Catholic tradition illuminates this verse at several intersecting levels.
The Nature of Legitimate Authority
The Catechism teaches that "every human community needs an authority to govern it" and that this authority "is exercised legitimately only when it seeks the common good" (CCC 1897–1899). Simon's investiture here is a textbook illustration: authority flows upward from the people's consent but is ordered toward their protection and covenantal fidelity — not toward Simon's personal aggrandizement. St. Thomas Aquinas in his De Regno argued that legitimate rule is marked by the ruler's willingness to bear the burdens of his people rather than exploit them. Simon's readiness to "fight our battles" is precisely that selfless bearing of communal burden.
Total Obedience as a Spiritual Posture
The pledge "we will do all that you tell us" finds its deepest theological home in the concept of obedience as a theological virtue. St. Ignatius of Loyola, drawing on the Maccabean and monastic traditions, described perfect obedience as "the mortification of one's own judgment in submission to one's superior." The Church Fathers, particularly St. John Chrysostom (Homilies on Romans, Homily 23), saw in Israel's covenantal pledges to human leaders a preparation for and type of the soul's total surrender to God.
Christ as the True Battle-Fighter
The First Vatican Council and the liturgical tradition both affirm Christ as Rex et Dominus, King and Lord, who has conquered sin and death. Simon fighting Israel's earthly battles is a shadow; Christ's Paschal Mystery is the substance. Pope Pius XI in Quas Primas (1925), establishing the Feast of Christ the King, drew on precisely this OT warrior-king tradition: Israel's anointed leaders point forward to Christ's universal and eternal kingship.
Contemporary Catholics often struggle with the tension between personal autonomy and obedience — to the Church, to pastors, to legitimate civil authority, or to God's will as discerned in prayer. The people's pledge in verse 9 is a counter-cultural model. They do not negotiate the terms; they do not insist on veto power. They recognize Simon's leadership as providential and surrender their agenda to his.
For Catholics today, this invites a concrete examination: In what areas of your spiritual life are you still withholding the "all" from God — fighting your own battles on your own terms, rather than entrusting the outcome to Christ?

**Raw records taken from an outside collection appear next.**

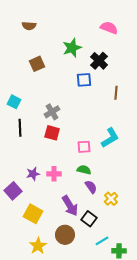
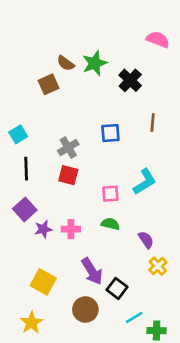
brown semicircle: (29, 26) -> (66, 63), moved, turned 32
pink semicircle: (109, 28) -> (158, 40), moved
blue square: (84, 80) -> (110, 133), moved
cyan square: (14, 102) -> (18, 134), turned 32
purple semicircle: (91, 187) -> (146, 240), moved
purple square: (13, 191) -> (25, 209), moved
yellow cross: (111, 199) -> (158, 266), moved
yellow star: (38, 246) -> (31, 323), moved

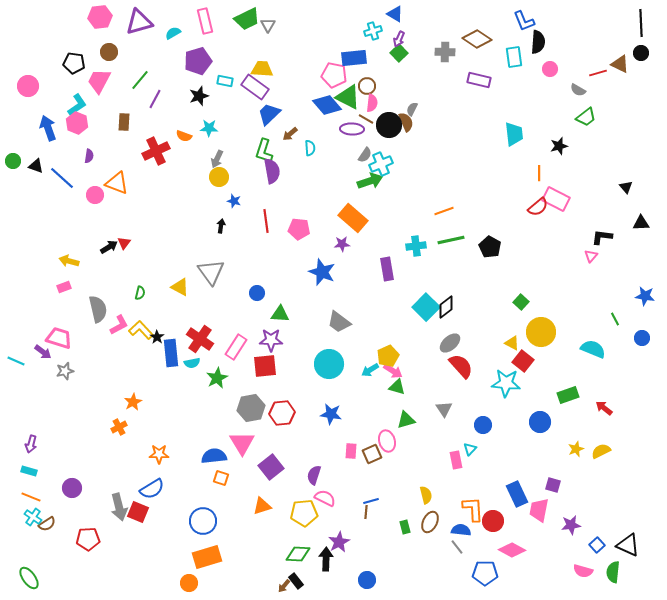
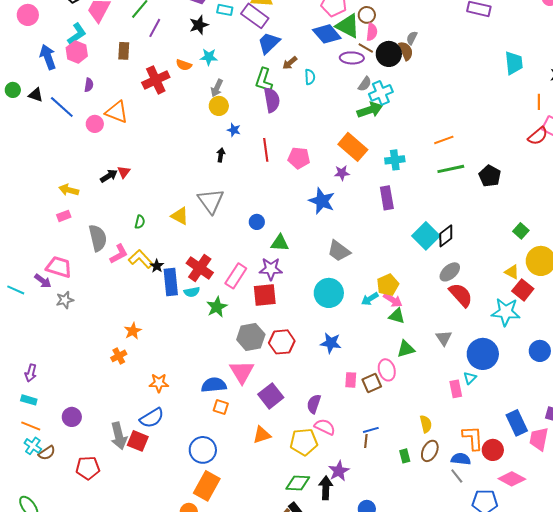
cyan cross: (416, 246) -> (395, 160), moved
blue circle: (483, 425) -> (483, 354), size x1.8
orange rectangle: (207, 557) -> (207, 486), turned -44

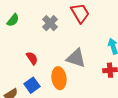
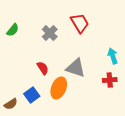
red semicircle: (32, 58) -> (43, 68), moved
orange ellipse: (59, 78) -> (59, 88), turned 30

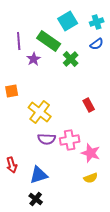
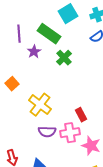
green cross: (71, 59) -> (64, 58), moved
orange square: (12, 91) -> (12, 84), turned -32
red rectangle: (89, 105) -> (81, 115), moved

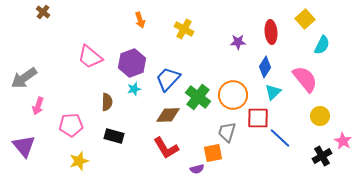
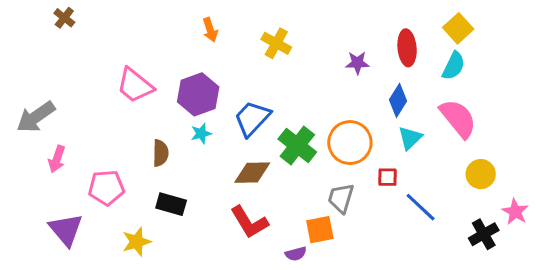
cyan semicircle: (322, 45) -> (454, 66), moved
red square: (258, 118) -> (387, 177), size x0.6
purple triangle: (24, 146) -> (66, 230), moved
yellow star: (79, 161) -> (136, 242), moved

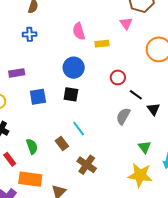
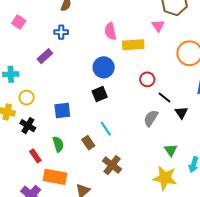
yellow rectangle: (102, 44) -> (133, 45), size x1.5
purple rectangle: (17, 73) -> (45, 56), moved, turned -35
black square: (71, 94) -> (100, 94), turned -35
blue square: (38, 97) -> (62, 110), moved

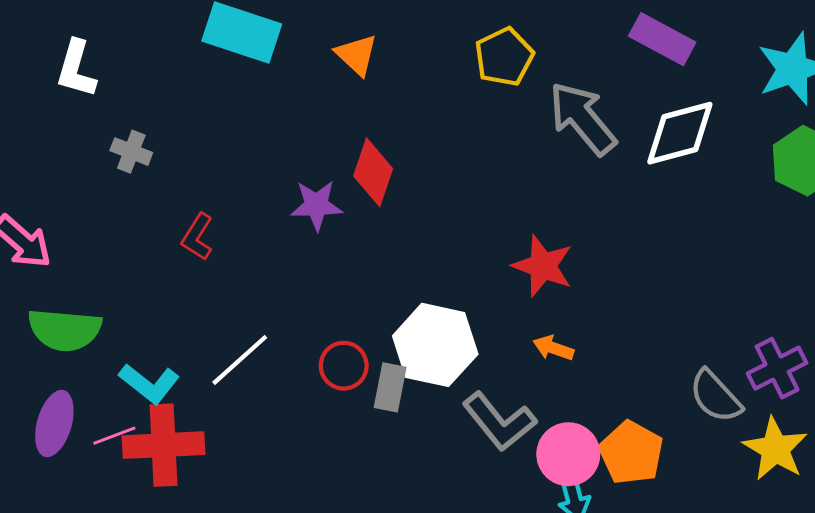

In the sacrament of Confession, in fidelity to Church teaching on difficult moral questions, in daily prayer ("Your will be done") — the pledge of verse 9 asks whether our discipleship is partial or total.
For those in leadership — parents, pastors, catechists, lay leaders — Simon's example is equally challenging: the people will only pledge "all" when they trust that the leader is genuinely fighting their battles, not his own.
The Assembly as Type of the Church
The collective voice of "we" in verse 9 is also significant. Israel does not send individual representatives to pledge allegiance — the whole assembly speaks as one body. This corporate dimension prefigures the Church's self-understanding as the People of God (LG 9), who together acknowledge Christ as Head and together pledge fidelity. The unity of the pledge ("we will do all") is an icon of the ecclesial unity the Church is called to embody.